Seçilen bölüm:
▼

Bu cümle, bundan böyle bürokratlarla muhatap olacaksınız anlamına geliyor.

Fuat Oktay’ın, 21 Ekim günlü yaklaşık yarım saat süren bütçe sunumunun odak noktasında bütçe değil ülkeyi yöneten kadrolara düzülen övgüler yer alıyordu. Bizleri de unutmamışlardı. Belli ki göğsümüzün kabarması isteniyordu.

Aşağıdaki cümleleri, Plan Bütçe Komisyon Tutanak Dergisinin 21 Ekim günlü Üçüncü Toplantı Tutanağının 6-17. Sayfalarından aktarıyorum:

“Türkiye’nin salgının önlenmesinde ve can kaybının sınırlandırılmasında dünyada örnek alınan bir konumdayız, bu 83 milyon olarak hepimizin ortak başarısıdır.”

"Savunma sanayisindeki şahlanışımızdan sağlıkta yerli solunum cihazı üretmemize hem de en acil ve en hızlı şekilde bu cihazı üretiyor olmamıza ve Covid-19 salgınına derman olacak aşı çalışmalarımıza kadar kazanmış olduğumuz kabiliyet hepimizindir.”

“Jeopolitik olarak kriz ve çatışma alanlarına çok yakın olmamıza rağmen, bölgesinde güvenilir bir liman olarak dimdik ayakta durmamızı da yine birlik ve beraberliğimize borçluyuz.”

“2021 yılı Bütçesi, 81 vilayet, toplumumuzun her kesiminin ve her bir ferdinin bütçesidir. Bütçemiz, ülkemizin bütünlüğü, milletimizin birliği ve devletimizin gücünü yeni normalde daha da yükseğe taşıyacak şekilde planlanmıştır.”

“Sağlıktan eğitime, güvenlikten ulaştırmaya ve sanayiden ekonomiye kadar her alanda, Cumhurbaşkanımızın liderliğinde, somut ve dinamik politikaları bütçemiz temelinde birer birer uygulamaya devam edeceğiz.”

“…2023 yılında yerli doğal gazın kullanılacak olması cari dengemizin uzun vadede kalıcı şekilde iyileşmesine önemli katkı yapacaktır.”

İnandınız mı?

Aslında inandırıcı olup olmamasının pek bir önemi yok. Siyaseti, içeriğinden soyutladılar; anlamsızlaştı. Sınıfsal çıkarlarımızın değil ya tanımsız bir adalet ve demokrasi düşünün ya da rant dağıtma aygıtının başında olanların peşinden koşmayı, siyaset sayıyoruz. Daha açık söyleyelim: kurtuluşumuzu başkalarından bekliyoruz. 

Godot gelmez, o biziz…

Neyse konumuzdan ayrılmayalım.

2021 yılı Bütçesi, Plan Bütçe Komisyonunun 27 Ekim günlü toplantısında kabul edildi. Fuat Oktay’ın aradaki toplantıların hiçbirine katılmadığı anlaşılıyor. Bakanlar da öyle davranmış. Eleştirilere bakılırsa  “icraatın içinden” konuşmalarını yapıp gitmişler. Milletvekillerinin komisyonda sorduklarını bir hafta içinde yanıtlamaları gerekiyor; bir bölümü bu gereğe bile uymamış. Yürütme organı yok: kendileri konuşmuş kendileri dinlemiş.

▲

Veri dökümü:
▼

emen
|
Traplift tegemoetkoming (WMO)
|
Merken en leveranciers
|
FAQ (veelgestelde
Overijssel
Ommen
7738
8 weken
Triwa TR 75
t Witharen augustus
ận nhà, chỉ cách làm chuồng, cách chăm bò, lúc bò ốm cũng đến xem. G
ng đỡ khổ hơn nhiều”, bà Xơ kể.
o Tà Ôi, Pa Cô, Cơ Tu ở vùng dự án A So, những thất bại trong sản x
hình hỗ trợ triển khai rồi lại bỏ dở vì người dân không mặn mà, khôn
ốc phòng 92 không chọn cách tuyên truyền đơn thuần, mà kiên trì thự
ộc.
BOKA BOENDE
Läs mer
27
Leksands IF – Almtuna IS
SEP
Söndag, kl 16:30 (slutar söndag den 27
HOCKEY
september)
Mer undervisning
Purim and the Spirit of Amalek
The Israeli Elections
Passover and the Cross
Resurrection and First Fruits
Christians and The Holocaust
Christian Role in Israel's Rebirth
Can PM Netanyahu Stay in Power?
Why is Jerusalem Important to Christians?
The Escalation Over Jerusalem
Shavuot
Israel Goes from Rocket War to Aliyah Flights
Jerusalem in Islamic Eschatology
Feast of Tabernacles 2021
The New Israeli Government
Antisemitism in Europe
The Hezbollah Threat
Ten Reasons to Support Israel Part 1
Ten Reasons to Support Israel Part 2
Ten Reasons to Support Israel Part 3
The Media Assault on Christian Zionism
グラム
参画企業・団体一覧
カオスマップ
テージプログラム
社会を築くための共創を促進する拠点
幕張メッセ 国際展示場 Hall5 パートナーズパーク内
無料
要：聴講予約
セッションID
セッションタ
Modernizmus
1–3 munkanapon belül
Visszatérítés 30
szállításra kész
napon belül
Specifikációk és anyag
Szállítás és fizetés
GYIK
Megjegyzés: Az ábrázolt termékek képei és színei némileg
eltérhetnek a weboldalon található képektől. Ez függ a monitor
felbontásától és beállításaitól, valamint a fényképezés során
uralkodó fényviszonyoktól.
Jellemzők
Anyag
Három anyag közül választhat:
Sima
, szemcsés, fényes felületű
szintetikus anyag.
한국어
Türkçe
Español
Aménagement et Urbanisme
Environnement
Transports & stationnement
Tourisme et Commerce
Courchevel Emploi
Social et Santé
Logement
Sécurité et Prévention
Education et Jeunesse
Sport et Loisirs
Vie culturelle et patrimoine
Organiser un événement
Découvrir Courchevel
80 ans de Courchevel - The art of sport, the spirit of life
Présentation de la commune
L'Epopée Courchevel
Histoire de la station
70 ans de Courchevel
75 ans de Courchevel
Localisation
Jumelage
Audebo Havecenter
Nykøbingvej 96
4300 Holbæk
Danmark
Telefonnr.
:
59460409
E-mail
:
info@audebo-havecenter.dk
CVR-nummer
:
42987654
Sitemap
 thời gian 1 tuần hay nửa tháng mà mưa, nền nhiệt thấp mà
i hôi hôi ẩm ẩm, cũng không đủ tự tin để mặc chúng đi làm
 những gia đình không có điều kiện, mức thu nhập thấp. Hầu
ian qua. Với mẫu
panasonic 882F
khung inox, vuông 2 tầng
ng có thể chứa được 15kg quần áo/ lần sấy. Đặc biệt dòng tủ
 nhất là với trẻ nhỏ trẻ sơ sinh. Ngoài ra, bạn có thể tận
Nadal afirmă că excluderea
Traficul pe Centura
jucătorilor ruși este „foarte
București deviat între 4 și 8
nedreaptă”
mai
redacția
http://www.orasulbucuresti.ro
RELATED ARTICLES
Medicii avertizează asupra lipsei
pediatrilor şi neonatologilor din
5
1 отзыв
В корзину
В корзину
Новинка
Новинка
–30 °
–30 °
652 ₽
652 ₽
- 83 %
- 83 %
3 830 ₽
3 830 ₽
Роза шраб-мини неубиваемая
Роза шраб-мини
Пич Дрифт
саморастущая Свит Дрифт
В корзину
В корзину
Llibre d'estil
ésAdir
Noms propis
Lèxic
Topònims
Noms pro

▲

Görev:
Seçilen bölümde “her alanda” politikaların uygulanmaya devam edileceğini söyleyen alıntıda hangi alanlar sayılıyor? Metindeki sırayla yazın.

Yanıtınız:
Sağlık, eğitim, güvenlik, ulaştırma, sanayi, ekonomi.